Guardate attentamente questa immagine. Vassoio, broccolo lesso, bottiglietta di plastica, luci fredde: esatto, siamo in un mangificio per impiegati. E guardate quell’arrosto, con un’improbabile salsina marrone e la foglia di salvia di rappresentanza: è l’ultima cosa che vorreste mangiare, vero?
E invece sbagliato.
Perché è delizioso. In una classifica degli arrosti casalingo-style della mia vita, questo entra tranquillamente nella top ten. Cioè, per dire, mia mamma non lo fa così buono. Succulento, grasso al punto giusto, saporito, texture eccellente. Eppure per prenderlo bisogna incolonnarsi col vassoio in mano, e per pagarlo sfoderare il tradizionale blocchetto dei ticket restaurant.
L’altro giorno ho realizzato che ogni volta che vado a mangiare lì, prendo quell’arrosto. Anzi, vado lì perché c’è quell’arrosto: è la sua immagine che si materializza nella mia mente quando sfoglio la margherita di possibili posti-pranzo.
La questione sta acquistando contorni di feticismo, il che può sorprendere chi – da bravo gourmet – non qualifica neanche il pasto da impiegato come “pasto”.
Eppure la vita dell’impiegato modello è piena di esempi food-fetish.
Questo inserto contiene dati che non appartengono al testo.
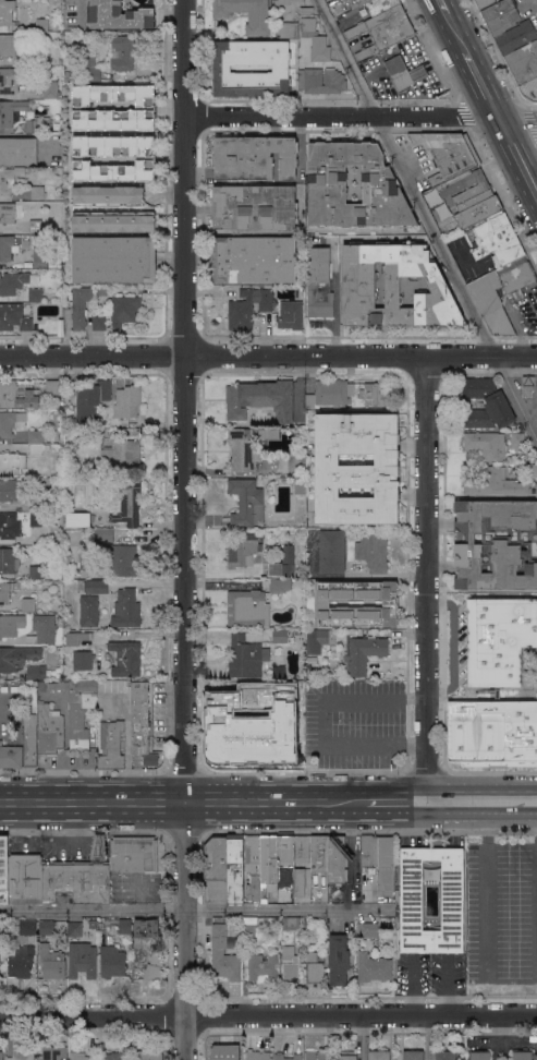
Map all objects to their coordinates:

Dal caffè che ti riappacifica con la caffeina dopo il brodo delle macchinette automatiche, al sushi del venerdì, al panino con la porchetta di Ariccia che prendi sempre quando bisogna mangiare davanti al computer.
E attenzione, c’è vita oltre il ticket-restaurant: spesso il feticismo goloso è ben riposto e lo status di impiegato modello può aprire la mente, e di conseguenza la strada, a piccole gioie gastronomiche – precluse ahilui al gourmet tutto d’un pezzo.